An accurate value of a cell’s state (i.e. its State of Charge (SOC)) is very important in the field of Hybrid Electric Vehicles (HEVs), since in contrast to Electric Vehicles (EVs) the battery is constantly charged and discharged during use and losing track of the SOC would lead to serious problems within the battery management unit. Unfortunately, SOC cannot be measured directly and therefore has to be estimated. This leads to a point where system modeling plays a role. The variety of approaches to cell modeling is wide, ranging from simple statistical models to neural nets to complex, physics based models. Using a Kalman Filter (KF) to estimate a systems state has already been tested by Gregory L. Plett and his results working with lithium-ion polymer cells are promising. This modeling approach is based on state space representations that model behavior and dynamics of the system (i.e. the cell). Detailed insights of the cell are not necessary, dynamic effects like hysteresis and relaxation can easily be taken into account. By taking SOC as a system state, once the model and its parameters are determined, a KF (or an Extended Kalman Filter (EKF) in the case of nonlinear state space equations) is used to predict the state of the system while running and corrects the estimate by exploiting the actual measurements. This only requires the values of the previous time step, there is no need to store more history.
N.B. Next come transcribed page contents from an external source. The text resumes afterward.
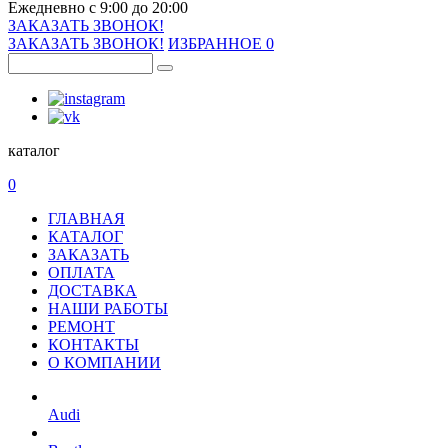
Ежедневно с 9:00 до 20:00
ЗАКАЗАТЬ ЗВОНОК!
ЗАКАЗАТЬ ЗВОНОК!
ИЗБРАННОЕ
0
каталог
0
ГЛАВНАЯ
КАТАЛОГ
ЗАКАЗАТЬ
ОПЛАТА
ДОСТАВКА
НАШИ РАБОТЫ
РЕМОНТ
КОНТАКТЫ
О КОМПАНИИ
Audi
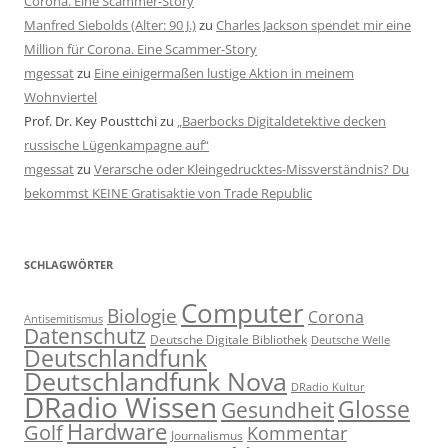
Corona. Eine Scammer-Story
Manfred Siebolds (Alter: 90 J.)
zu
Charles Jackson spendet mir eine
Million für Corona. Eine Scammer-Story
mgessat
zu
Eine einigermaßen lustige Aktion in meinem
Wohnviertel
Prof. Dr. Key Pousttchi
zu
„Baerbocks Digitaldetektive decken
russische Lügenkampagne auf“
mgessat
zu
Verarsche oder Kleingedrucktes-Missverständnis? Du
bekommst KEINE Gratisaktie von Trade Republic
SCHLAGWÖRTER
Computer
Biologie
Corona
Antisemitismus
Datenschutz
Deutsche Digitale Bibliothek
Deutsche Welle
Deutschlandfunk
Deutschlandfunk Nova
DRadio Kultur
DRadio Wissen
Glosse
Gesundheit
Hardware
Golf
Kommentar
Journalismus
This thesis investigates whether using different kinds of lithium-ion cell chemistries results in similar outcomes. Data for system identification and testing was obtained from standard cell tests performed at Magna E-Car (Graz). The models proposed by Plett were used and nonlinear system identification was done by applying an EKF. It appears that the KF considered by itself works well but system identification is crucial. Accurate estimates of the system parameters are absolutely essential for satisfying state estimation. Thus carefully determined experimental data is necessary. Otherwise system identification leads to faulty parameters which in turn cause inaccurate state estimation of the model.